> REQUIRED WORK:
From the first line through the last, transcribe the listing word for word.
__________________________________________________
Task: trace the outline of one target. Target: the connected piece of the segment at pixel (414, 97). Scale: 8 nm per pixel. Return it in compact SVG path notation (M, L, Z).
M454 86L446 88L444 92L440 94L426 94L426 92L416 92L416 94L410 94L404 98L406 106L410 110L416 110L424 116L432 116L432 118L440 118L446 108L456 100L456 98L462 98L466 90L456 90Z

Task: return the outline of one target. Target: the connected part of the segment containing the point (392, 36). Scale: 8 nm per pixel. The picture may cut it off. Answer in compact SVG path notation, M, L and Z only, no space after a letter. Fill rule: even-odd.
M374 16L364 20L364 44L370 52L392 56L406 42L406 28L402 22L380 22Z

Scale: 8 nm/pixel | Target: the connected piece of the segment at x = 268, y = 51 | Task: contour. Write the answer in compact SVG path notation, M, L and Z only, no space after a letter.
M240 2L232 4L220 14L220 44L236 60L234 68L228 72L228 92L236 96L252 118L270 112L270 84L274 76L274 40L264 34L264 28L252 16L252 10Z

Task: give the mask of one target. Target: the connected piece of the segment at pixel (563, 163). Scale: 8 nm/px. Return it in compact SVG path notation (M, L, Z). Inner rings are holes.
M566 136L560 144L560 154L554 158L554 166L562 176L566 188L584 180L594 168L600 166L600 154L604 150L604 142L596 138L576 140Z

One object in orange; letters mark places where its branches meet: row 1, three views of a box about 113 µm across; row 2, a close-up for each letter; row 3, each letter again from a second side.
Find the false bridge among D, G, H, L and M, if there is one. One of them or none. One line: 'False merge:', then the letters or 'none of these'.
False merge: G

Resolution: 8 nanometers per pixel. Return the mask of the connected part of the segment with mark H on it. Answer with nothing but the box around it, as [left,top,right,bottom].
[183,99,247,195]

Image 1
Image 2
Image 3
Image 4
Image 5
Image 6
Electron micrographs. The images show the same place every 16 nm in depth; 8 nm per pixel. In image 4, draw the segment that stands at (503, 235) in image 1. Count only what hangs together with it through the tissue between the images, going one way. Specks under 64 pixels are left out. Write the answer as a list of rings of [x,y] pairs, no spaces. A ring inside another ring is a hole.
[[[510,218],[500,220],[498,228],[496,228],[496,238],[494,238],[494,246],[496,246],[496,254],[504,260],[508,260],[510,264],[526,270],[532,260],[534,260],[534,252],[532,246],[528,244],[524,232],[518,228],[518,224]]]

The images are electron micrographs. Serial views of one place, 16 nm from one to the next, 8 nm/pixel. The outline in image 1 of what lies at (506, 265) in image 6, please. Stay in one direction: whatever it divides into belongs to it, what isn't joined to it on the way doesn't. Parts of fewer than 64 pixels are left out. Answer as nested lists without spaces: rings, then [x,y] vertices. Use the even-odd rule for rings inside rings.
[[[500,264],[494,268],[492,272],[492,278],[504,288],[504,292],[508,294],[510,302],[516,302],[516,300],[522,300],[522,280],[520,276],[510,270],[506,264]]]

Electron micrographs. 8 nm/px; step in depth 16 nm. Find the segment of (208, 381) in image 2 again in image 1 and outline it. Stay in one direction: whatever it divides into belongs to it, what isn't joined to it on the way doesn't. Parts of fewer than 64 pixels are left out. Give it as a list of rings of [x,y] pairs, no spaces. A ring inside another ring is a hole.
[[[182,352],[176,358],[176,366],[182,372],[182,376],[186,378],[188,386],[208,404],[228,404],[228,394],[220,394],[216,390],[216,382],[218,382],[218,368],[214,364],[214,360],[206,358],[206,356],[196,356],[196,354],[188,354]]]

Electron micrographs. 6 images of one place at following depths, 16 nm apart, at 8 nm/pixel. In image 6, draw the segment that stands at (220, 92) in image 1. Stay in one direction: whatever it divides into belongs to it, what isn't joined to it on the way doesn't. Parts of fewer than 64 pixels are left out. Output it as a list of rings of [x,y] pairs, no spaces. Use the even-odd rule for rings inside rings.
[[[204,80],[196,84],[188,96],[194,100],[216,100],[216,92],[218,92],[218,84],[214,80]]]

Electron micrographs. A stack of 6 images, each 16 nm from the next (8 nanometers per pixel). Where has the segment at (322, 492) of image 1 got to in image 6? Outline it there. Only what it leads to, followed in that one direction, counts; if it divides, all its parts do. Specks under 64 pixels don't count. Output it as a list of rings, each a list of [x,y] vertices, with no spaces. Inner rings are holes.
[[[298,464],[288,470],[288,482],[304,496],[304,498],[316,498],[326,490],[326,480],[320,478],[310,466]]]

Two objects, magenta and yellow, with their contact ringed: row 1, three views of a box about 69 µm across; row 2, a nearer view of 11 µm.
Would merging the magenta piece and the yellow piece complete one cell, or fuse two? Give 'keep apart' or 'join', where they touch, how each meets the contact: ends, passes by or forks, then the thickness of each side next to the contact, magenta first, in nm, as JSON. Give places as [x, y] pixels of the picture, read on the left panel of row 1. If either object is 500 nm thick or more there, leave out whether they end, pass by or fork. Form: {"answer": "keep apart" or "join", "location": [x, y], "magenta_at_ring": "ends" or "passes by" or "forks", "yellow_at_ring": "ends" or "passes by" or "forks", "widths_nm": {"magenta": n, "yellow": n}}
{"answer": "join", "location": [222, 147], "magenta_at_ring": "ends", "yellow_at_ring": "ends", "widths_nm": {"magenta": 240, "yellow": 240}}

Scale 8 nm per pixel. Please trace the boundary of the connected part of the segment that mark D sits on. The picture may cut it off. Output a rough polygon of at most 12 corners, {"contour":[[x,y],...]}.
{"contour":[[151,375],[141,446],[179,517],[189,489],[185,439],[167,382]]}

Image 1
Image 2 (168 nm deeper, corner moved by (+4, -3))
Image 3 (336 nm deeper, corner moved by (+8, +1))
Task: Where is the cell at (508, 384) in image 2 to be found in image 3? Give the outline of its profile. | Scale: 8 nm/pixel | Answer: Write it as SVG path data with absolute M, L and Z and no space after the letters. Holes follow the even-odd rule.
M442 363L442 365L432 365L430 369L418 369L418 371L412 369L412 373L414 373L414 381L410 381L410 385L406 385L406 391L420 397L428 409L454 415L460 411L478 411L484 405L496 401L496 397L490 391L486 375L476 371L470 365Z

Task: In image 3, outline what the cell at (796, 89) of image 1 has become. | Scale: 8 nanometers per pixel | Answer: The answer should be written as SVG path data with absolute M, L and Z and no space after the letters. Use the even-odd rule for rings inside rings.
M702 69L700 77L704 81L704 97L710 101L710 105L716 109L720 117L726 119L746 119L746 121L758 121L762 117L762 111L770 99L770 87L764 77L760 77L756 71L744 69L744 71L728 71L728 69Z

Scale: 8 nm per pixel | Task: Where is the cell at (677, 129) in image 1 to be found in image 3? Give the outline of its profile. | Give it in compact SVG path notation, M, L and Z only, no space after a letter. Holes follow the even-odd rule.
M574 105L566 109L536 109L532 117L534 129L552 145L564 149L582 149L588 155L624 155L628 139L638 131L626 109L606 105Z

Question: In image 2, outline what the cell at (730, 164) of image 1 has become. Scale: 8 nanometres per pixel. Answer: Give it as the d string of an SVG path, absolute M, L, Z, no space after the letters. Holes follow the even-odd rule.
__________________________________________________
> EXPECTED ANSWER:
Task: trace the outline of one target. Target: the connected piece of the segment at pixel (414, 97). Scale: 8 nm per pixel. Return it in compact SVG path notation (M, L, Z).
M454 86L446 88L444 92L440 94L426 94L426 92L416 92L416 94L410 94L404 98L406 106L410 110L416 110L424 116L432 116L432 118L440 118L446 108L456 100L456 98L462 98L466 90L456 90Z

Task: return the outline of one target. Target: the connected part of the segment containing the point (392, 36). Scale: 8 nm per pixel. The picture may cut it off. Answer in compact SVG path notation, M, L and Z only, no space after a letter. Fill rule: even-odd.
M374 16L364 20L364 44L370 52L392 56L406 42L406 28L402 22L380 22Z

Scale: 8 nm/pixel | Target: the connected piece of the segment at x = 268, y = 51 | Task: contour. Write the answer in compact SVG path notation, M, L and Z only, no space after a letter.
M240 2L232 4L220 14L220 44L236 60L234 68L228 72L228 92L236 96L252 118L270 112L270 84L274 76L274 40L264 34L264 28L252 16L252 10Z

Task: give the mask of one target. Target: the connected piece of the segment at pixel (563, 163). Scale: 8 nm/px. Return it in compact SVG path notation (M, L, Z). Inner rings are holes.
M566 136L560 144L560 154L554 158L554 166L562 176L566 188L584 180L594 168L600 166L600 154L604 150L604 142L596 138L576 140Z

One object in orange; letters mark places where its branches meet: row 1, three views of a box about 113 µm across; row 2, a close-up for each letter; row 3, each letter again from a second side.
Find the false bridge among D, G, H, L and M, if there is one. One of them or none. One line: 'False merge:', then the letters or 'none of these'.
False merge: G

Resolution: 8 nanometers per pixel. Return the mask of the connected part of the segment with mark H on it. Answer with nothing but the box around it, as [left,top,right,bottom].
[183,99,247,195]

Image 1
Image 2
Image 3
Image 4
Image 5
Image 6
Electron micrographs. The images show the same place every 16 nm in depth; 8 nm per pixel. In image 4, draw the segment that stands at (503, 235) in image 1. Count only what hangs together with it through the tissue between the images, going one way. Specks under 64 pixels are left out. Write the answer as a list of rings of [x,y] pairs, no spaces. A ring inside another ring is a hole.
[[[510,218],[500,220],[498,228],[496,228],[496,238],[494,238],[494,246],[496,246],[496,254],[504,260],[508,260],[510,264],[526,270],[532,260],[534,260],[534,252],[532,246],[528,244],[524,232],[518,228],[518,224]]]

The images are electron micrographs. Serial views of one place, 16 nm from one to the next, 8 nm/pixel. The outline in image 1 of what lies at (506, 265) in image 6, please. Stay in one direction: whatever it divides into belongs to it, what isn't joined to it on the way doesn't. Parts of fewer than 64 pixels are left out. Answer as nested lists without spaces: rings, then [x,y] vertices. Use the even-odd rule for rings inside rings.
[[[500,264],[494,268],[492,272],[492,278],[504,288],[504,292],[508,294],[510,302],[516,302],[516,300],[522,300],[522,280],[520,276],[510,270],[506,264]]]

Electron micrographs. 8 nm/px; step in depth 16 nm. Find the segment of (208, 381) in image 2 again in image 1 and outline it. Stay in one direction: whatever it divides into belongs to it, what isn't joined to it on the way doesn't. Parts of fewer than 64 pixels are left out. Give it as a list of rings of [x,y] pairs, no spaces. A ring inside another ring is a hole.
[[[182,352],[176,358],[176,366],[182,372],[182,376],[186,378],[188,386],[208,404],[228,404],[228,394],[220,394],[216,390],[216,382],[218,382],[218,368],[214,364],[214,360],[206,358],[206,356],[196,356],[196,354],[188,354]]]

Electron micrographs. 6 images of one place at following depths, 16 nm apart, at 8 nm/pixel. In image 6, draw the segment that stands at (220, 92) in image 1. Stay in one direction: whatever it divides into belongs to it, what isn't joined to it on the way doesn't. Parts of fewer than 64 pixels are left out. Output it as a list of rings of [x,y] pairs, no spaces. Use the even-odd rule for rings inside rings.
[[[204,80],[196,84],[188,96],[194,100],[216,100],[216,92],[218,92],[218,84],[214,80]]]

Electron micrographs. A stack of 6 images, each 16 nm from the next (8 nanometers per pixel). Where has the segment at (322, 492) of image 1 got to in image 6? Outline it there. Only what it leads to, followed in that one direction, counts; if it divides, all its parts do. Specks under 64 pixels don't count. Output it as a list of rings, each a list of [x,y] vertices, with no spaces. Inner rings are holes.
[[[298,464],[288,470],[288,482],[304,496],[304,498],[316,498],[326,490],[326,480],[320,478],[310,466]]]

Two objects, magenta and yellow, with their contact ringed: row 1, three views of a box about 69 µm across; row 2, a nearer view of 11 µm.
Would merging the magenta piece and the yellow piece complete one cell, or fuse two? Give 'keep apart' or 'join', where they touch, how each meets the contact: ends, passes by or forks, then the thickness of each side next to the contact, magenta first, in nm, as JSON. Give places as [x, y] pixels of the picture, read on the left panel of row 1. If either object is 500 nm thick or more there, leave out whether they end, pass by or fork. Form: {"answer": "keep apart" or "join", "location": [x, y], "magenta_at_ring": "ends" or "passes by" or "forks", "yellow_at_ring": "ends" or "passes by" or "forks", "widths_nm": {"magenta": n, "yellow": n}}
{"answer": "join", "location": [222, 147], "magenta_at_ring": "ends", "yellow_at_ring": "ends", "widths_nm": {"magenta": 240, "yellow": 240}}

Scale 8 nm per pixel. Please trace the boundary of the connected part of the segment that mark D sits on. The picture may cut it off. Output a rough polygon of at most 12 corners, {"contour":[[x,y],...]}.
{"contour":[[151,375],[141,446],[179,517],[189,489],[185,439],[167,382]]}

Image 1
Image 2 (168 nm deeper, corner moved by (+4, -3))
Image 3 (336 nm deeper, corner moved by (+8, +1))
Task: Where is the cell at (508, 384) in image 2 to be found in image 3? Give the outline of its profile. | Scale: 8 nm/pixel | Answer: Write it as SVG path data with absolute M, L and Z and no space after the letters. Holes follow the even-odd rule.
M442 363L442 365L432 365L430 369L418 369L418 371L412 369L412 373L414 373L414 381L410 381L410 385L406 385L406 391L420 397L428 409L454 415L460 411L478 411L484 405L496 401L496 397L490 391L486 375L476 371L470 365Z

Task: In image 3, outline what the cell at (796, 89) of image 1 has become. | Scale: 8 nanometers per pixel | Answer: The answer should be written as SVG path data with absolute M, L and Z and no space after the letters. Use the even-odd rule for rings inside rings.
M702 69L700 77L704 81L704 97L710 101L710 105L716 109L720 117L726 119L746 119L746 121L758 121L762 117L762 111L770 99L770 87L764 77L760 77L756 71L744 69L744 71L728 71L728 69Z

Scale: 8 nm per pixel | Task: Where is the cell at (677, 129) in image 1 to be found in image 3? Give the outline of its profile. | Give it in compact SVG path notation, M, L and Z only, no space after a letter. Holes follow the even-odd rule.
M574 105L566 109L536 109L532 117L534 129L552 145L564 149L582 149L588 155L624 155L628 139L638 131L626 109L606 105Z

Question: In image 2, outline what the cell at (730, 164) of image 1 has become. Scale: 8 nanometres per pixel. Answer: Give it as the d string of an SVG path, absolute M, L, Z, no space after the letters. Holes follow the even-odd rule.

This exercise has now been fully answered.